To do:
Once the pictures are removed, output the remaining entries exactly as given.
·····
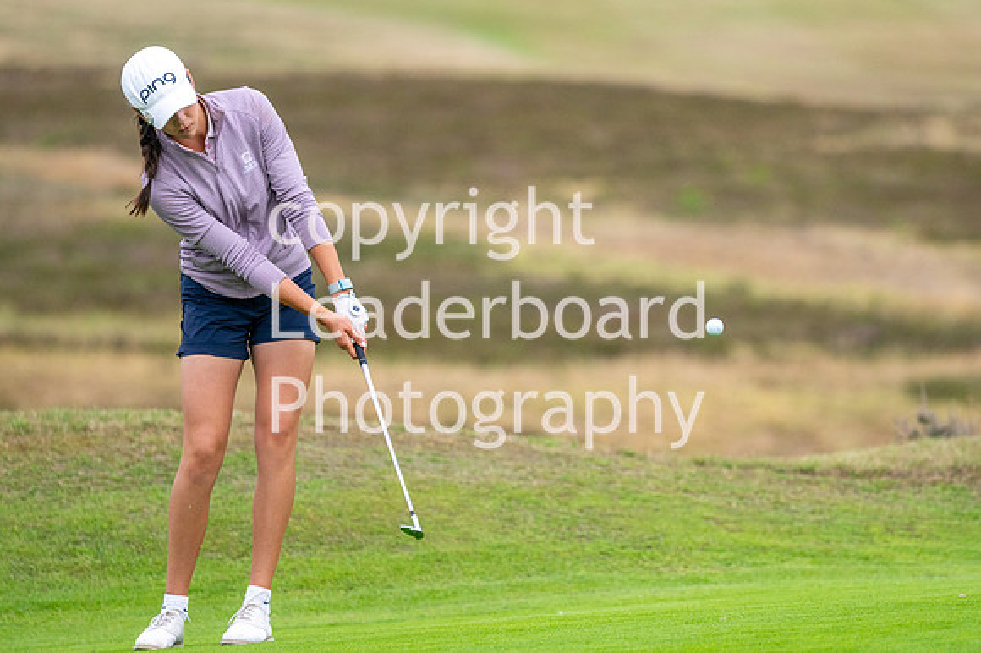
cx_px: 490
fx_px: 12255
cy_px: 326
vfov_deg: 3.1
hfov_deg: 4.6
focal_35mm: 450
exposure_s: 1/2500
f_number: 4.5
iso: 400
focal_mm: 300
·····
Result of this exercise:
cx_px: 490
fx_px: 12255
cy_px: 326
vfov_deg: 3.1
hfov_deg: 4.6
focal_35mm: 450
exposure_s: 1/2500
f_number: 4.5
iso: 400
focal_mm: 300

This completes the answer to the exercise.